Os sentimentos para com o Paraíso poderiam se comparar aos efeitos dessas paixões que surgem na alma e crescem até transformar uma pessoa; desse amor sincero que podemos passar aqui no mundo ao unirmos com outra pessoa. Considerando que aqui ele encontrará altos e baixos, mas para que nossa analogia funcione, basta lembrar dos grandes picos, dos momentos de maior força, daquelas horas que o mundo parece ter parado para nós na companhia de alguém. Ao relembrar dessas sensações, e colocar na pessoa Divina esses sentimentos, chegamos ao que poderíamos usar para trazer o oposto do inferno ao nosso imaginário. A entrega a Deus, com a intenção de viver esse amor real, de entrega e gozo da sua presença de infinita bondade, verdade e amor deve ser o caminho do homem, e para lembrar de suas recompensas, basta lembrar do que proporciona um amor real em nossas vidas. Mesmo que os caminhos para o amor “sejam agrestes e escarpados, mesmo que a espada oculta em suas plumas possa nos ferir”[8], o resultado final e a felicidade, é a plenitude e a recompensa pelo esforço.

Se o inferno faz sua imagem com figuras de medo, de horror e tragédias, o seu oposto concreto é o amor é suas felicidades. No mundo, como tudo mais, as felicidades não são perpétuas, mas sim um antegozo do que há de vir no Paraíso. Temos que fazer de nossa visão do Paraíso, não um lugar monótono, mas dinâmico e eternamente repleto das novidades que um amor real consegue proporcionar. Devemos ter em nossa mente justamente o que os grandes místicos tinham: o amor, apenas o amor. Devemos nos esforçar para ter na memória todos nossos bons momentos vinculados ao amor e suas possibilidades e assim tentar vislumbrar o que poderá ser o Paraíso. Lá, junto do Amado, haverá a plenitude do amor. Porque ele próprio e o Amor.

 

 


Notas

[1] SALES, São Francisco de. Filoteia: ou introdução à vida devota. Petrópolis, RJ: Vozes, 2012. p. 63-64.

[2] Referência ao livro “Diário da Felicidade”.

[3] SALES. Op. cit. p. 65-67.

[4] CIFUENTES, Rafale Llano. Egoísmo e Amor. São Paulo: Quadrante, 1998. p. 27.

[5] KREEFT, Peter.
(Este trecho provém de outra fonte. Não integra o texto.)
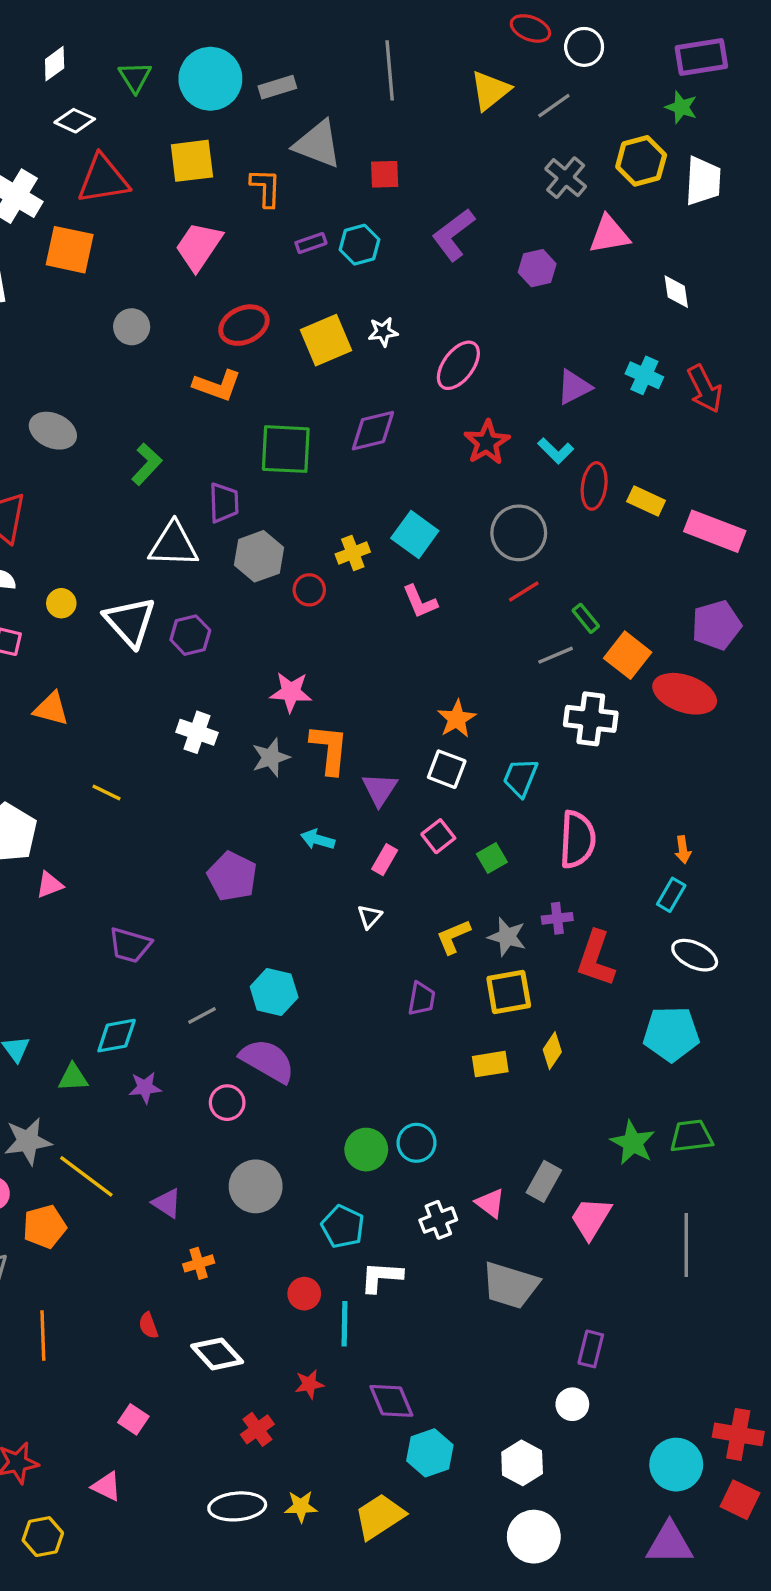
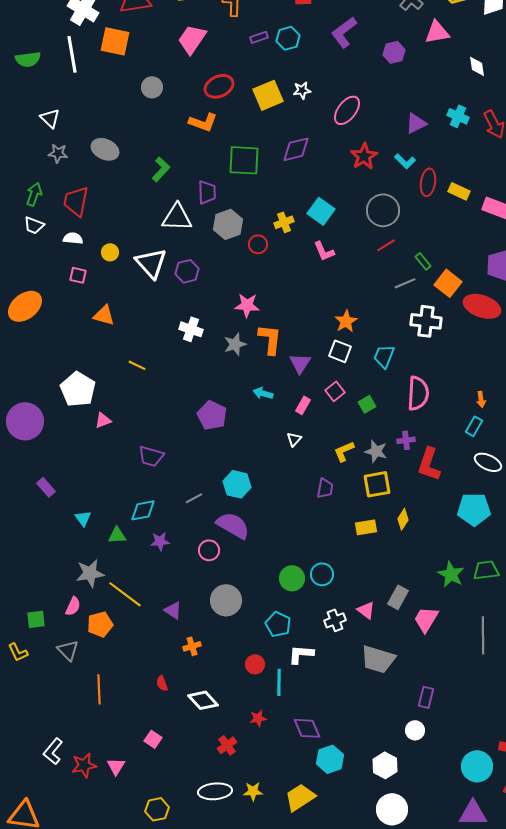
pink triangle: (106, 1486) -> (116, 766), moved, turned 36
yellow hexagon: (43, 1537) -> (157, 809), moved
Três Filosofias de Vida. São Paulo: Quadrante, 2015. p. 132.

[6] Op. cit.

[7] HILDEBRAND, Dietrich von. O amor entre o homem e a mulher. Tradução e edição: Carlos Ancêde Nougué, 2002. p. 10.

[8] Referência a um trecho do livro “O Profeta” do poeta libanês Khalil Gibran.

Tobias Goulao

Natural de Pirenópolis, professor, mestre em História, sobrevivente de duas universidades, amante daquelas coisas boas da vida: meus livros, meus filmes, cerveja artesanal e café.